İngilizler diyor ki Yahudilere: ‘İşgalime yardım ederseniz size oradan toprak vadediyorum.’ Bunu neden söylemek ihtiyacını duydu? Çünkü İngilizler zor durumdaydı, Çanakkale’yi geçemeyip savaş uzadığı için ekonomik vaziyetleri iyi değildi. Kutül Amare zaferini 1916 yılında kazanmıştık. 1917 Martında 1. Gazze, Nisan sonlarında 2. Gazze muharebesini kazandık. Mücadeleye devam ediyorduk. Gelgelelim 3. Gazze muharebesi öncesinde Balfour Deklarasyonu geldi. Bu neye sebep oldu? Yahudi bankerler ve istihbaratçıların siyasi çevrelerine mesaj verildi. Denildi ki; ‘Bize destek olun. Gelin size toprak vadedelim. Burayı alırsak size bir vatan vereceğiz, siz de bize kesenin ağzını açın.’ İstihbarat desteği sağlayın da denildi. Nitekim birçok yerli Yahudi istihbarat ajanları ile işbirliği etti.
Balfour Deklarasyonu tam manasıyla bir alçaklık vesikasıdır. Sahip olmadığı bir ülkenin toprağını bir başka halka vaat ediyor ve şöyle bir açıklama yapıyor; ‘Yahudi olmayanların da hakkı korunacaktır.’ Bu cümleden şunu anlıyorsunuz; sanki Yahudiler Filistin’in çok büyük bir kesimini oluşturuyor, Yahudi olmayanlar da azınlık. Oysa Yahudi olmayanlar Filistin’in %90’ıydı. %90’ın hakkı korunacaktır gibi yuvarlak bir ifade kullanıyor; ancak Filistinlilerin hakkı asla korunmadı.

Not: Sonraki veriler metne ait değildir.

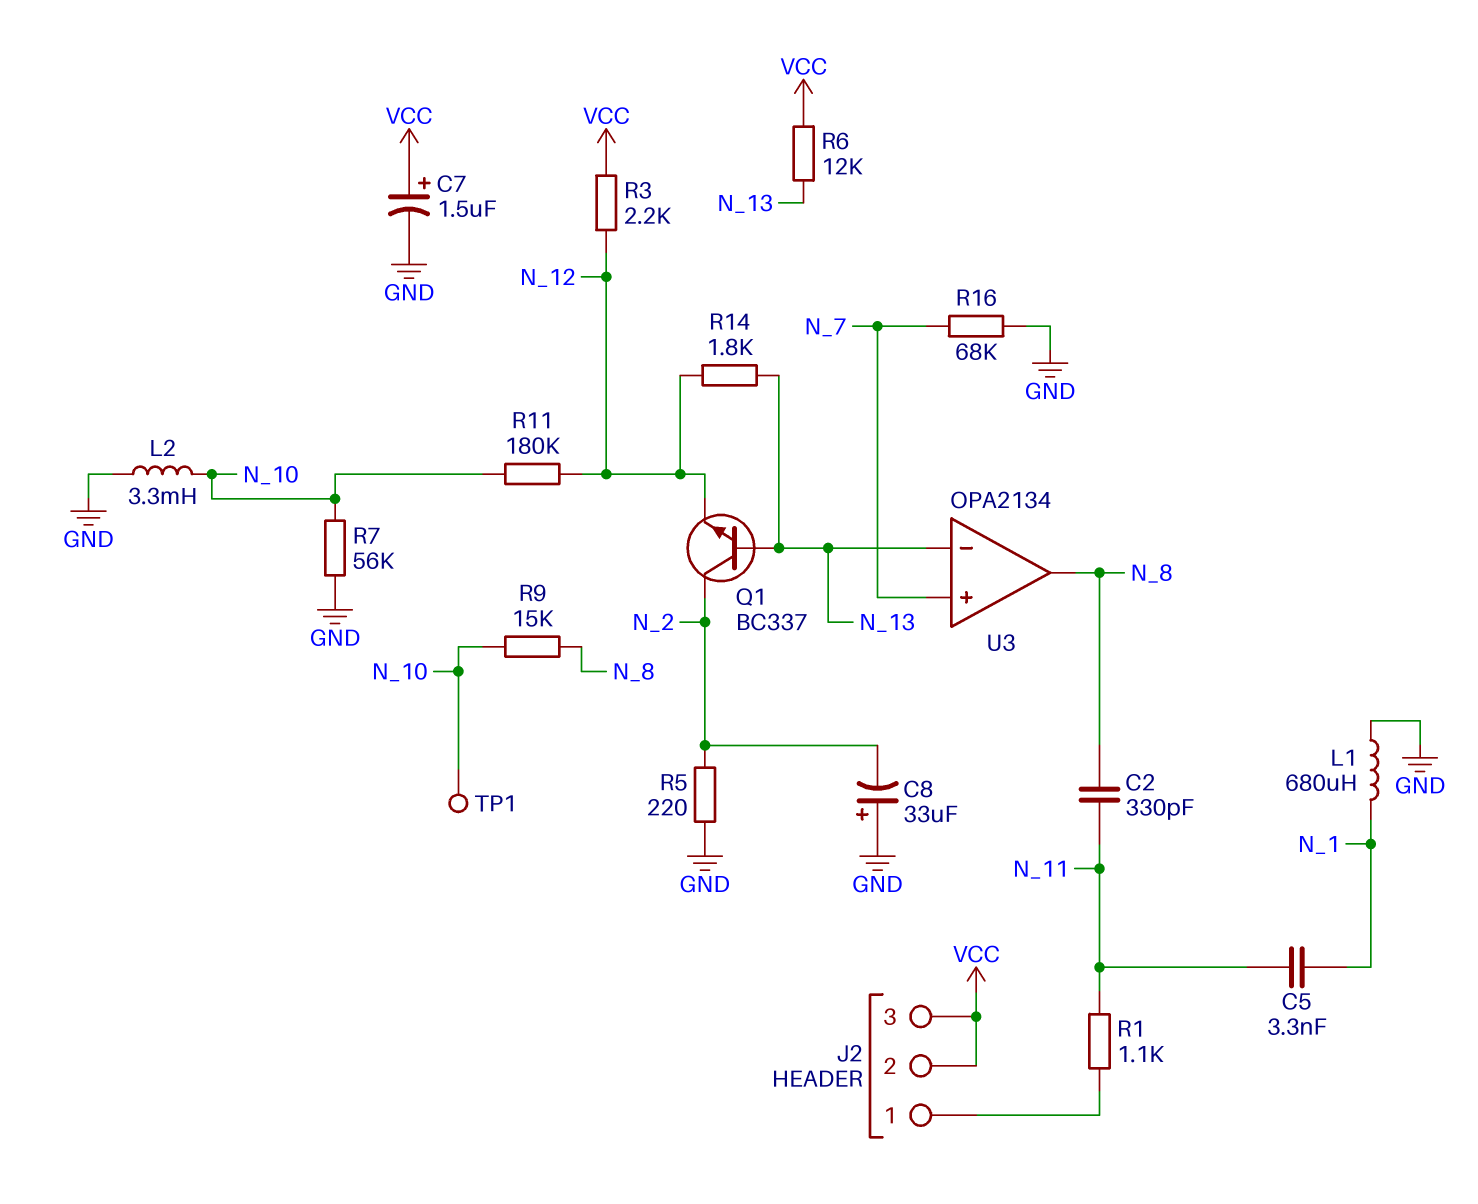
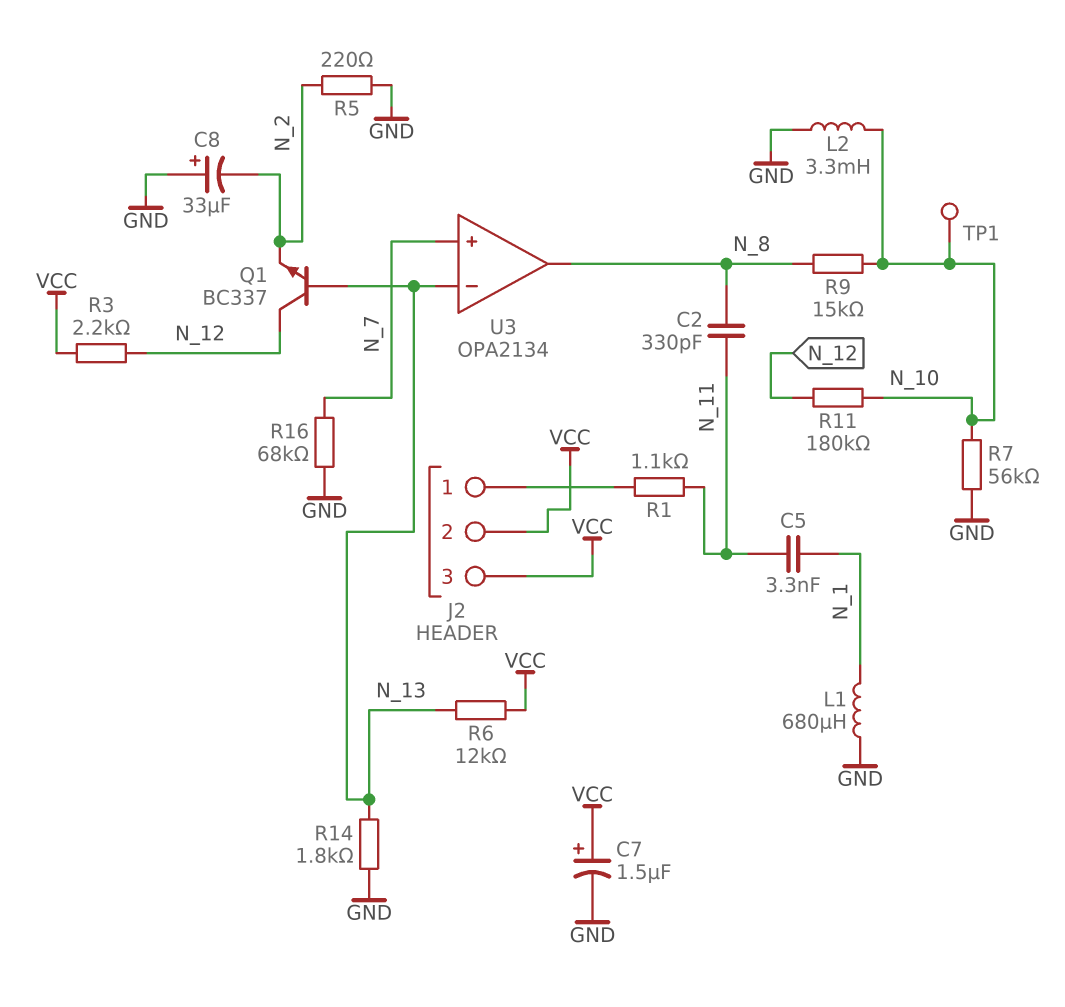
Q1: NPN BC337 (B N_13, C N_2, E N_12) -> NPN BC337 (B N_13, C N_12, E N_2)
R14: 1.8k (N_12, N_13) -> 1.8k (GND, N_13)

Yahudi sorunu, İslam’ın sorunu değildir. İslam Yahudilere yeryüzünde yaşadıkları en rahat asırları sağlayan din olduğu halde Avrupa’nın çıkardığı Yahudi sorunu’nun faturasını neden Müslümanlar ödüyor? Fırınlarda Yahudileri kızartan Müslümanlar değildi, Almanlardı. Gaz odalarını kuran Almanlardı. Bizim topraklarımızda böyle bir katliam asla yaşanmadı. İslam devletleri onlara en rahat yaşayacakları ortamı sağlamasına rağmen neden Filistinliler ve Müslümanlar Avrupa’nın Yahudi katliamlarının bedelini ödüyor?
Avrupa kendi mezaliminin bedelini ne zamana kadar İslam alemine ödetecek? Asıl mesele budur.